**Excerto transcrito:**
>>>
De qualquer maneira, o que esta nulidade abarca é a contradição entre os fundamentos de facto e de direito com a decisão posteriormente proferida e não uma eventual contradição entre a matéria de facto dada como assente e a apreciação jurídica que sobre aquela assentou, sendo essa a situação que o requerente veio invocar. Neste caso, a existir tal contradição sempre estaríamos perante um erro de julgamento e não a nulidade por contradição entre os fundamentos e a decisão.


Nesta conformidade, improcede a invocada nulidade por contradição.


Relativamente à nulidade por ambiguidade do decidido quanto à nulidade da sentença por falta de enunciação dos fundamentos de facto em que o Tribunal a quo estribou o seu entendimento de que não foi junto aos autos o procedimento disciplinar com o decidido quanto ao erro de julgamento, importa atentar que para que se mostre verificado o vício da ambiguidade ou obscuridade que torne a decisão ininteligível, nos termos do art. 615.º, n.º 1, al. c), do Código de Processo Civil, é fundamental que tal ambiguidade ou obscuridade ocorra na parte decisória da sentença, sendo irrelevantes as obscuridades ou ambiguidades que possam existir na fundamentação da sentença, servindo tal fundamentação apenas para apurar o sentido pretendido quando a parte decisória se revela obscura ou ambígua.
<<<
**Material fornecido:**
>>>
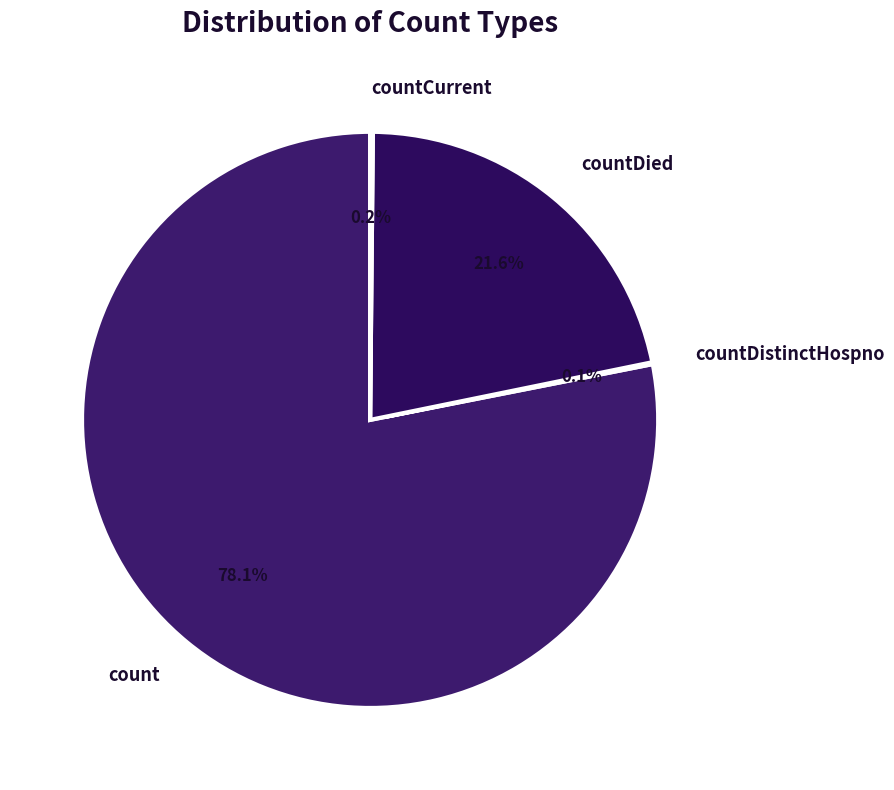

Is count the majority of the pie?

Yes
<<<
>>>
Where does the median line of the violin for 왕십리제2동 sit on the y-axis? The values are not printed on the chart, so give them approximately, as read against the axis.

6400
<<<
**Instruções:**
1. Segundo o excerto, que preceito legal é indicado para o vício da ambiguidade ou obscuridade que torne a decisão ininteligível?
2. Transcreva do excerto todo o trecho que vai de "De qualquer maneira, o" até "e a decisão.".
3. Explique, com base no excerto, por que razão improcede a nulidade por contradição invocada pelo requerente.

**Tarefas resolvidas:**
1. O art. 615.º, n.º 1, al. c), do Código de Processo Civil.

2.
De qualquer maneira, o que esta nulidade abarca é a contradição entre os fundamentos de facto e de direito com a decisão posteriormente proferida e não uma eventual contradição entre a matéria de facto dada como assente e a apreciação jurídica que sobre aquela assentou, sendo essa a situação que o requerente veio invocar. Neste caso, a existir tal contradição sempre estaríamos perante um erro de julgamento e não a nulidade por contradição entre os fundamentos e a decisão.

3. Essa nulidade abrange apenas a contradição entre os fundamentos de facto e de direito e a decisão proferida. O requerente invocou uma eventual contradição entre a matéria de facto dada como assente e a apreciação jurídica que nela assentou. Essa contradição, a existir, constituiria um erro de julgamento e não a nulidade por contradição entre os fundamentos e a decisão.